A guide bearing is a roller, plate or block that reduces wear, maintains alignment and minimizes friction of moving parts. Guide bearings are commonly found on saws, machining tools and other equipment where alignment of moving parts is needed. Smaller bearings may use low-drag polymers or plastics, and larger loads may require the use of metal rollers and lubricants.

Bearings can be exposed to different kinds of loads that affect design requirements. A thrust load is any force that moves the part to one side, such as a car wheel bearing during a turn. Dynamic loads occur when additional load or force is added to the bearing, as can occur when a car hits a bump or dip. Static loads are caused by the weight of the equipment itself, without the addition of other loads.

Woman with hand on her hip
Woman with hand on her hip

Band saws are continuous steel saws that rotate around two large drive wheels. A guide bearing is installed on each side of the band saw to permit adjustment of the saw blade. Bearings positioned at the top and bottom of the saw also prevent twisting of the saw band, which is important for keeping the cuts straight.

Roller tables and moving saws may use a V-shaped guide bearing. They can ride along the top or between two V-shaped tracks. The bearing reduces friction, and the V-groove keeps the part in the proper position while allowing movement.

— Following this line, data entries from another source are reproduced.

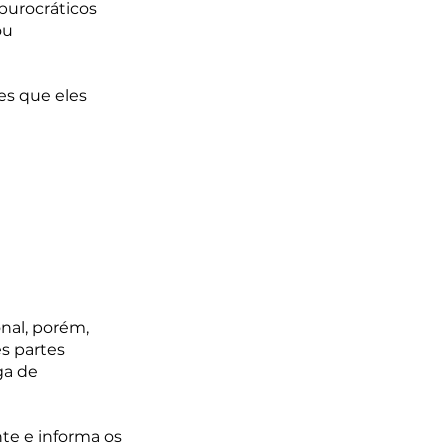
burocráticos 
ou 
s que eles 
nal, porém, 
s partes 
ga de 
te e informa os 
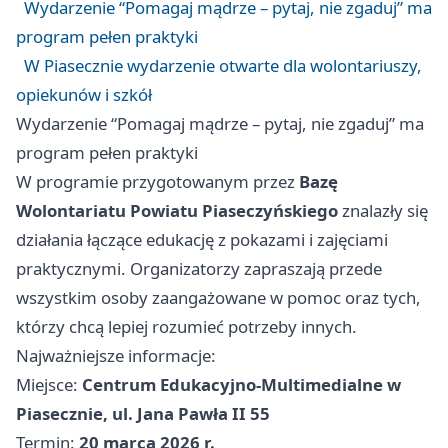
Wydarzenie “Pomagaj mądrze – pytaj, nie zgaduj” ma
program pełen praktyki
W Piasecznie wydarzenie otwarte dla wolontariuszy,
opiekunów i szkół
Wydarzenie “Pomagaj mądrze – pytaj, nie zgaduj” ma
program pełen praktyki
W programie przygotowanym przez
Bazę
Wolontariatu Powiatu Piaseczyńskiego
znalazły się
działania łączące edukację z pokazami i zajęciami
praktycznymi. Organizatorzy zapraszają przede
wszystkim osoby zaangażowane w pomoc oraz tych,
którzy chcą lepiej rozumieć potrzeby innych.
Najważniejsze informacje:
Miejsce:
Centrum Edukacyjno‑Multimedialne w
Piasecznie, ul. Jana Pawła II 55
Termin:
20 marca 2026 r.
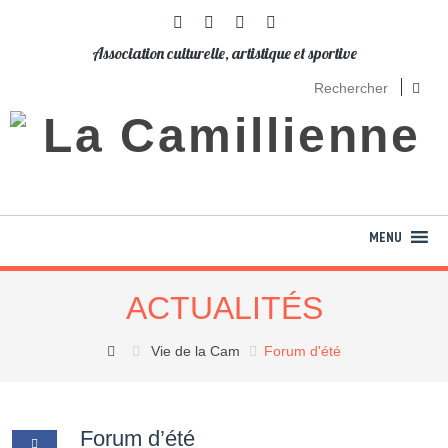
Association culturelle, artistique et sportive
ACTUALITÉS
Vie de la Cam
Forum d'été
Forum d’été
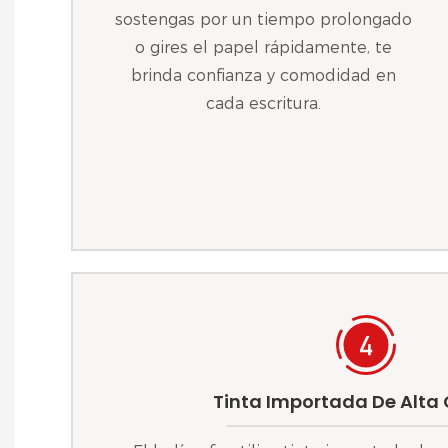
sostengas por un tiempo prolongado
o gires el papel rápidamente, te
brinda confianza y comodidad en
cada escritura.
Tinta Importada De Alta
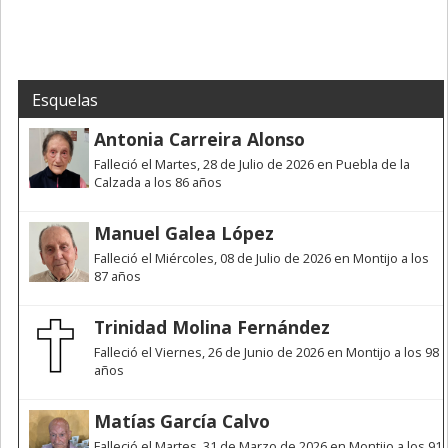
Esquelas
Antonia Carreira Alonso
Falleció el Martes, 28 de Julio de 2026 en Puebla de la
Calzada a los 86 años
Manuel Galea López
Falleció el Miércoles, 08 de Julio de 2026 en Montijo a los
87 años
Trinidad Molina Fernández
Falleció el Viernes, 26 de Junio de 2026 en Montijo a los 98
años
Matías García Calvo
Falleció el Martes, 31 de Marzo de 2026 en Montijo a los 91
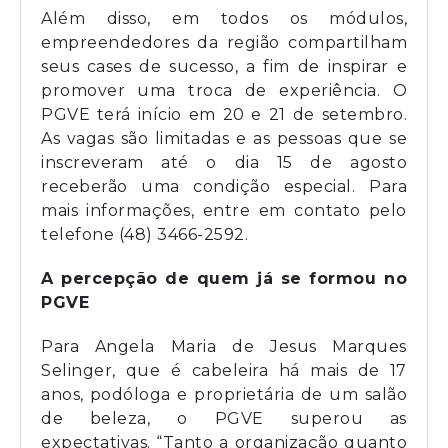
Além disso, em todos os módulos,
empreendedores da região compartilham
seus cases de sucesso, a fim de inspirar e
promover uma troca de experiência. O
PGVE terá início em 20 e 21 de setembro.
As vagas são limitadas e as pessoas que se
inscreveram até o dia 15 de agosto
receberão uma condição especial. Para
mais informações, entre em contato pelo
telefone (48) 3466-2592.
A percepção de quem já se formou no
PGVE
Para Angela Maria de Jesus Marques
Selinger, que é cabeleira há mais de 17
anos, podóloga e proprietária de um salão
de beleza, o PGVE superou as
expectativas. “Tanto a organização quanto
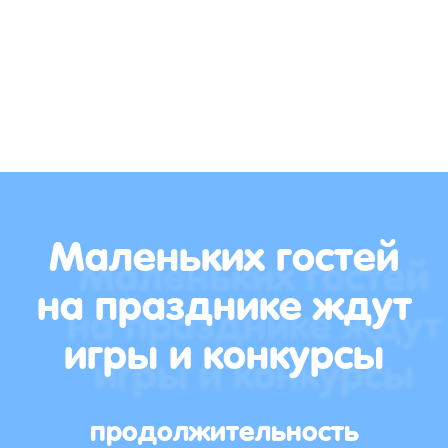
Маленьких гостей
на празднике ждут
игры и конкурсы
продолжительность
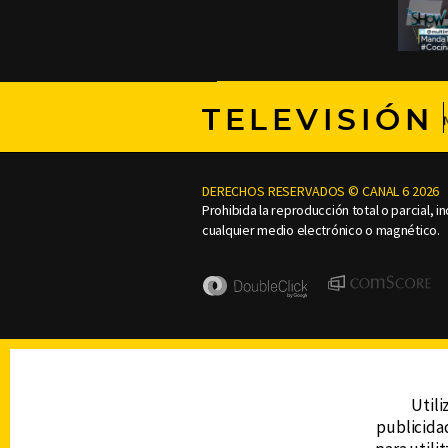
TELEVISIÓN
DERECHOS RESERVADOS © CANAL 6 2026
Prohibida la reproducción total o parcial, i
cualquier medio electrónico o magnético.
Utili
publicidad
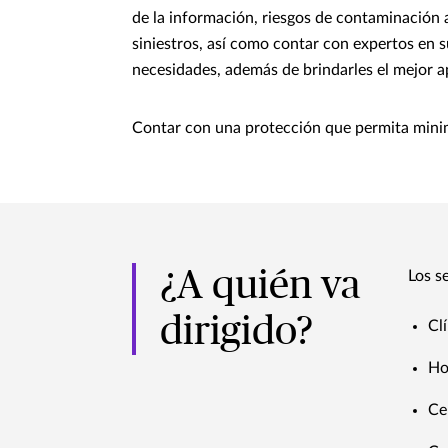
de la información, riesgos de contaminación a
siniestros, así como contar con expertos en s
necesidades, además de brindarles el mejor 
Contar con una protección que permita minimi
¿A quién va
Los s
dirigido?
Cl
Ho
Ce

Linear bearings reduce wear for parts that move back and forth in a linear or straight motion. They may be used on machines that perform repetitive motions for assembly or machining operations. The bearing may slide on a track, or the track can pass through the block. A block-style guide bearing may not contain rollers, but may be made from low-friction polymers that resist wear without the need for lubrication.

Larger equipment can use linear bearings, but these may be rollers surrounding the guide shaft. A roller guide bearing can be shaped as a cylinder, with a ring of guide rollers. Placement of these bearings at each end of a moving shaft can provide minimal friction while permitting proper linear motion.

Forklift trucks move equipment and materials by a set of forks attached to a vertical mast. The mast assembly must handle high loads while resisting twisting or bending motions that could damage the mast or the carried equipment. Roller bearings are installed along the mast to minimize thrust and dynamic loads yet allowing free movement of the mast assembly. Low friction is important for masts, because friction will require more power and cause premature wear of hydraulic and mast parts.